§ TASK
Please go through the items below and copy out every line that contains the string "values". Treat uppercase and lowercase letters as different.

[Chart comprehension data]
·····
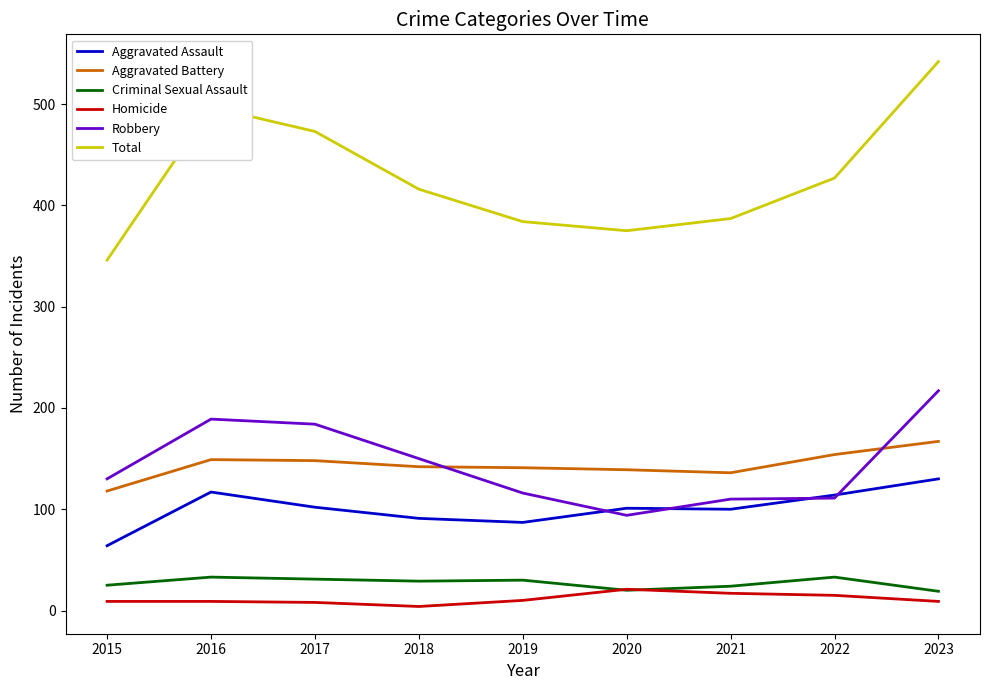

Is it true that Aggravated Battery equals 118 at 2015?

True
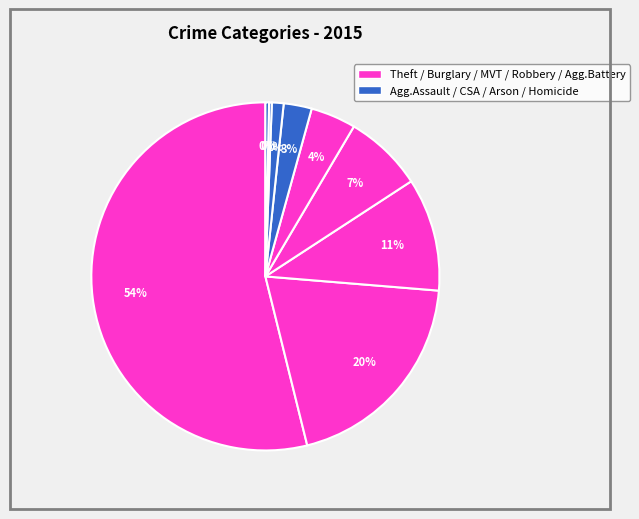

Does any single category account for the majority?

Yes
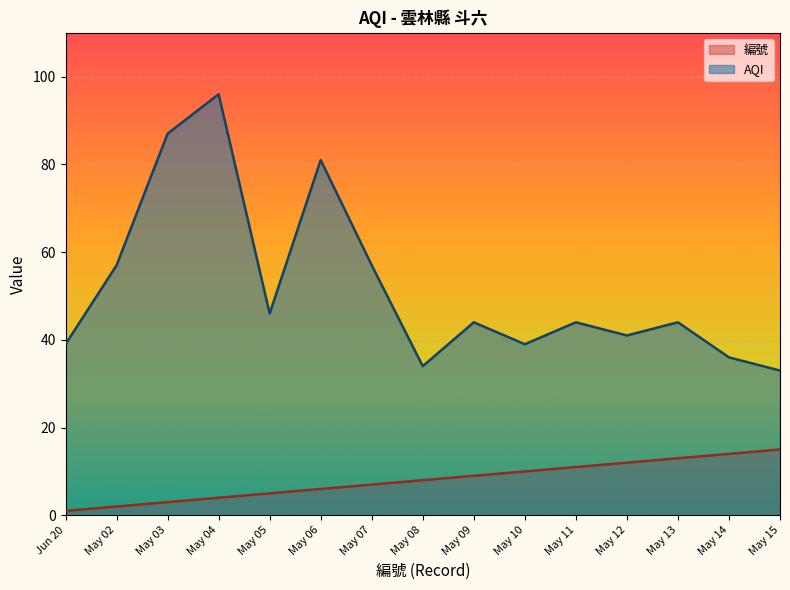

Reading right to left, what are all the values shown in this chart?

編號: May 15=15	May 14=14	May 13=13	May 12=12	May 11=11	May 10=10	May 09=9	May 08=8	May 07=7	May 06=6	May 05=5	May 04=4	May 03=3	May 02=2	Jun 20=1
AQI: May 15=33	May 14=36	May 13=44	May 12=41	May 11=44	May 10=39	May 09=44	May 08=34	May 07=57	May 06=81	May 05=46	May 04=96	May 03=87	May 02=57	Jun 20=39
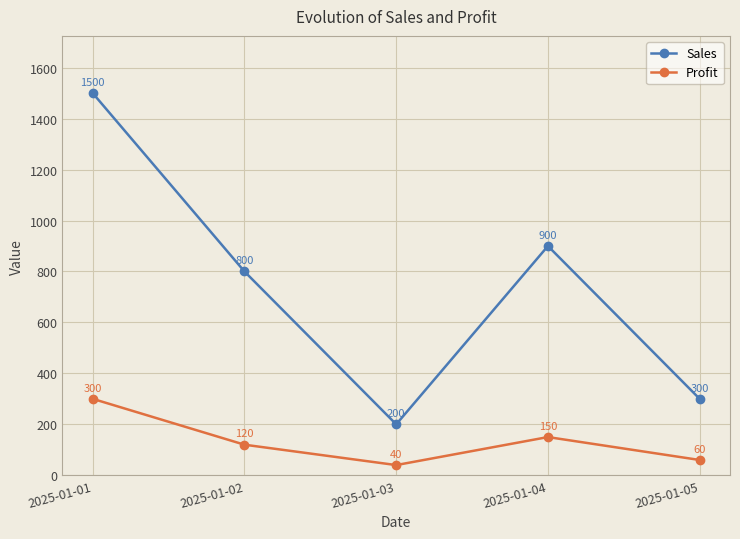

What is the minimum value shown in the chart?

40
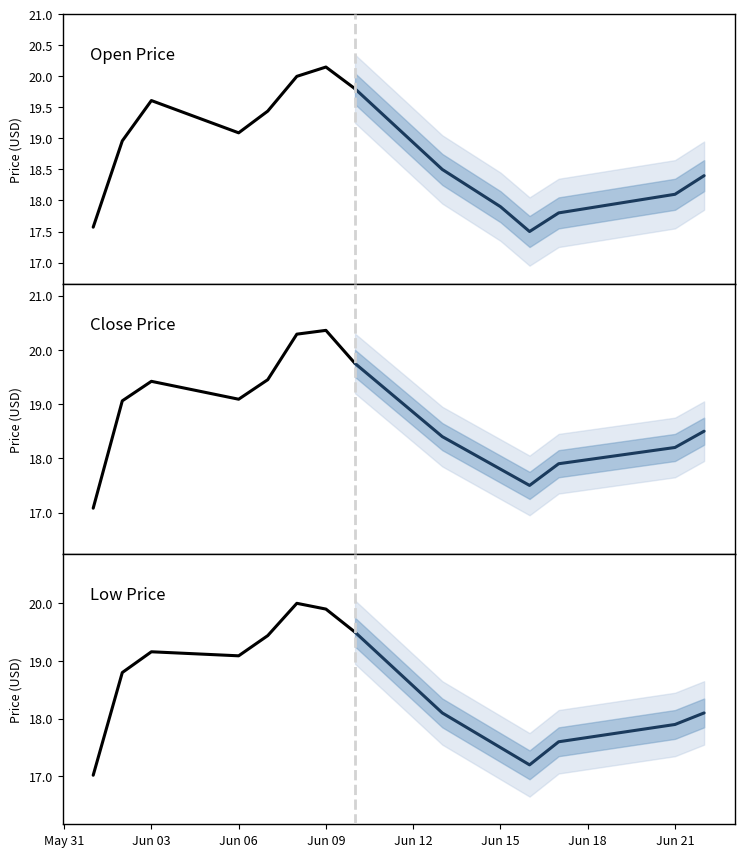

True or false: Low Price (historical) has more than 2 interior local peaks.

False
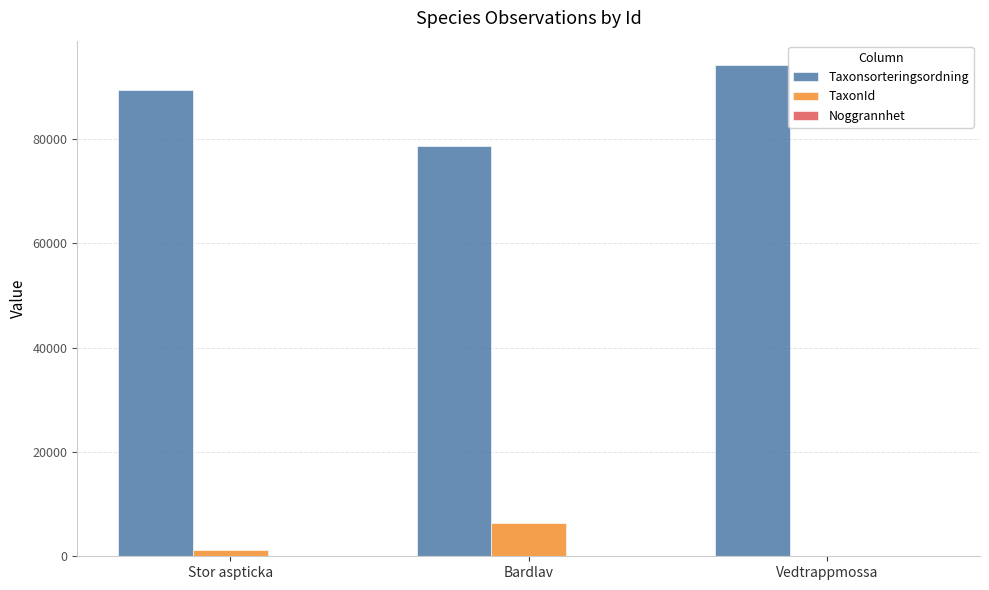

Which series changed the most between Stor aspticka and Vedtrappmossa?

Taxonsorteringsordning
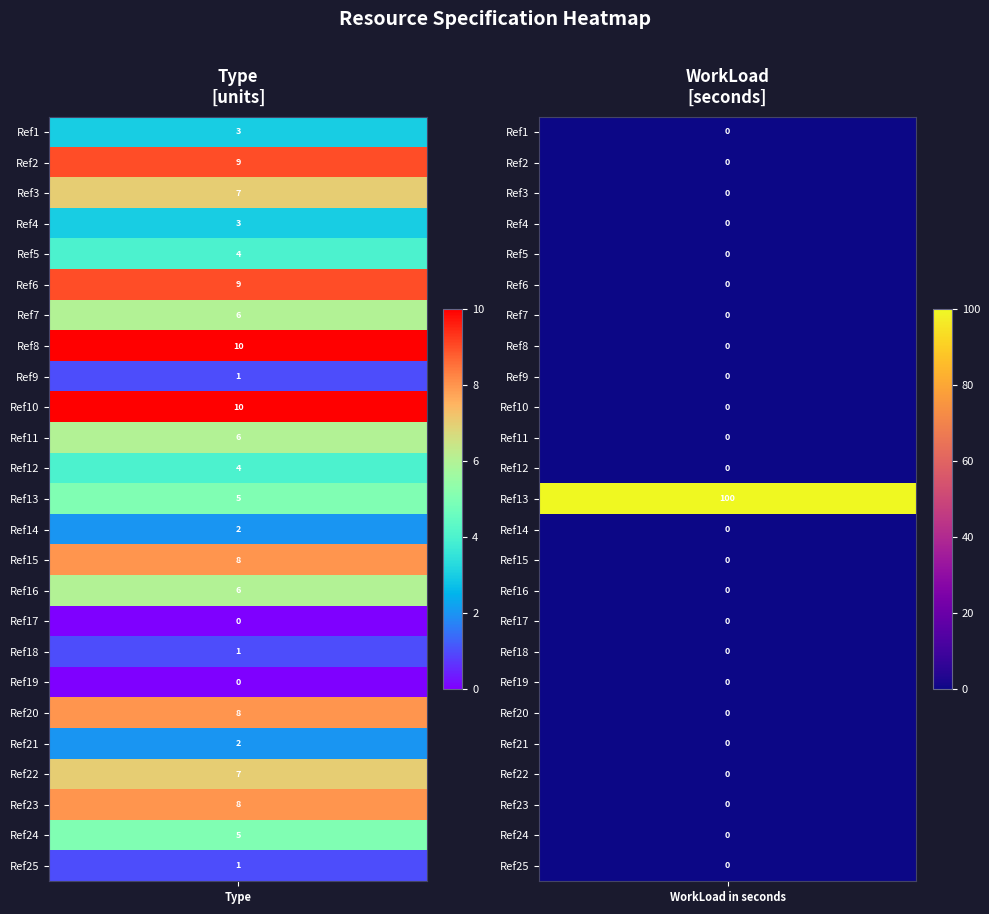

Rank the categories by Ref14 value from highest to lowest.

0, 1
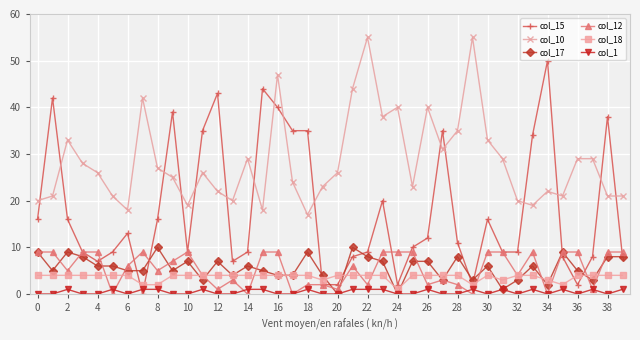

How many lines are shown in the chart?

6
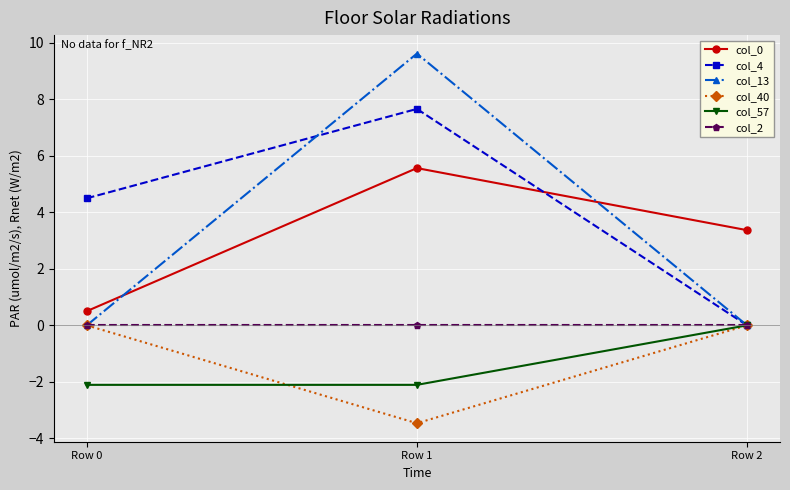

What is the sum of all col_4 values?

12.2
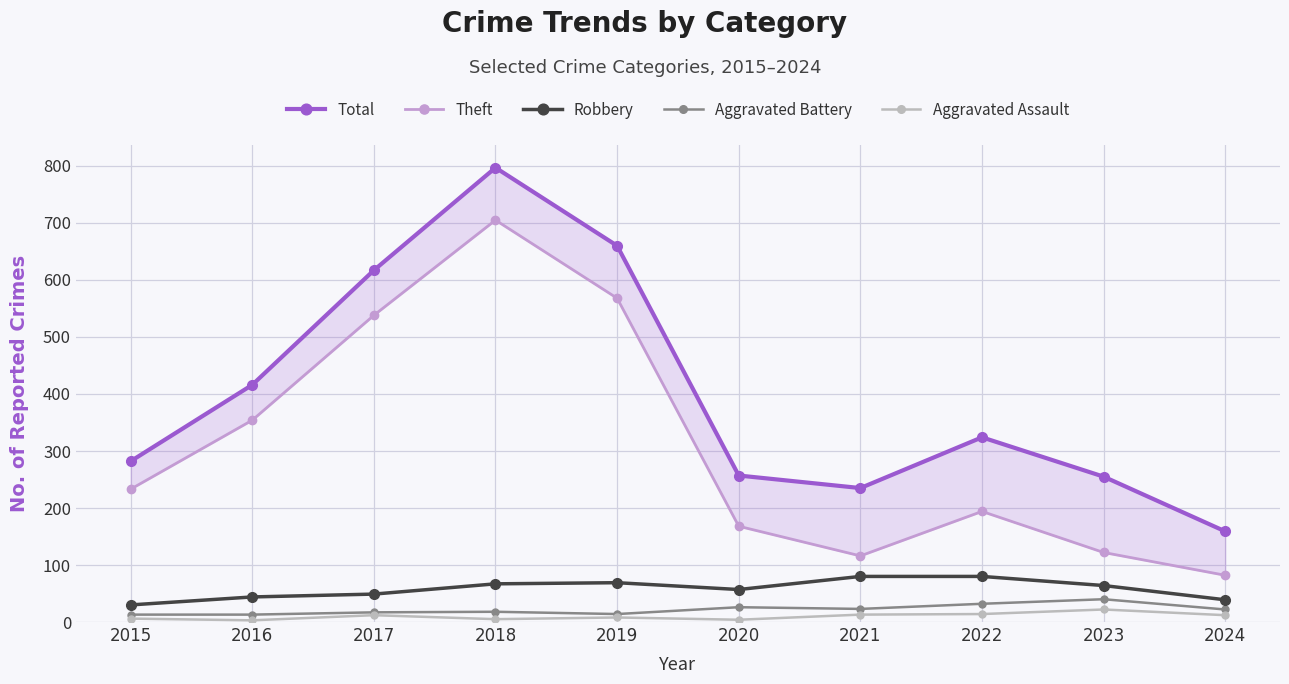

Which label corresponds to the smallest value in the chart?

2016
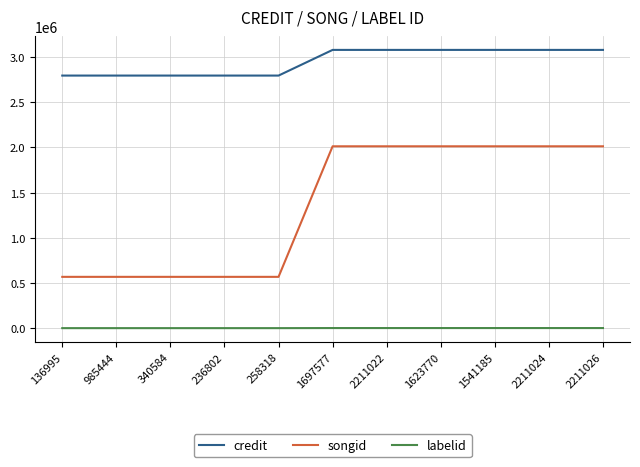

True or false: songid and labelid cross at least once.

False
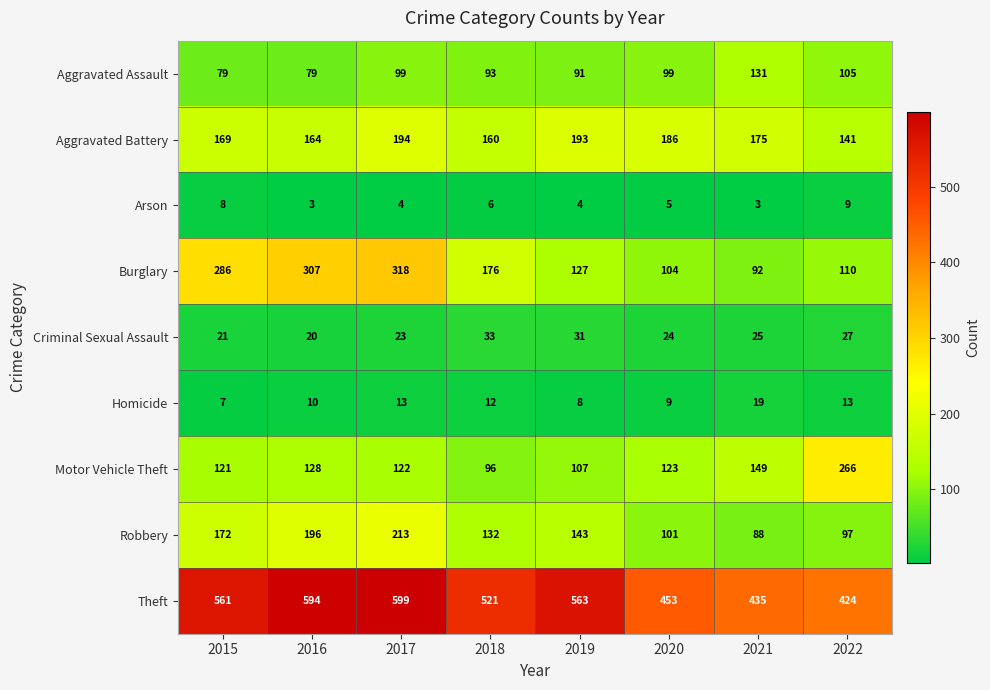

Read the Arson value at 2018.

6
·····
§ EXERCISE SOLUTION
Reading right to left, what are all the values shown in this chart?
What is the sum of all col_4 values?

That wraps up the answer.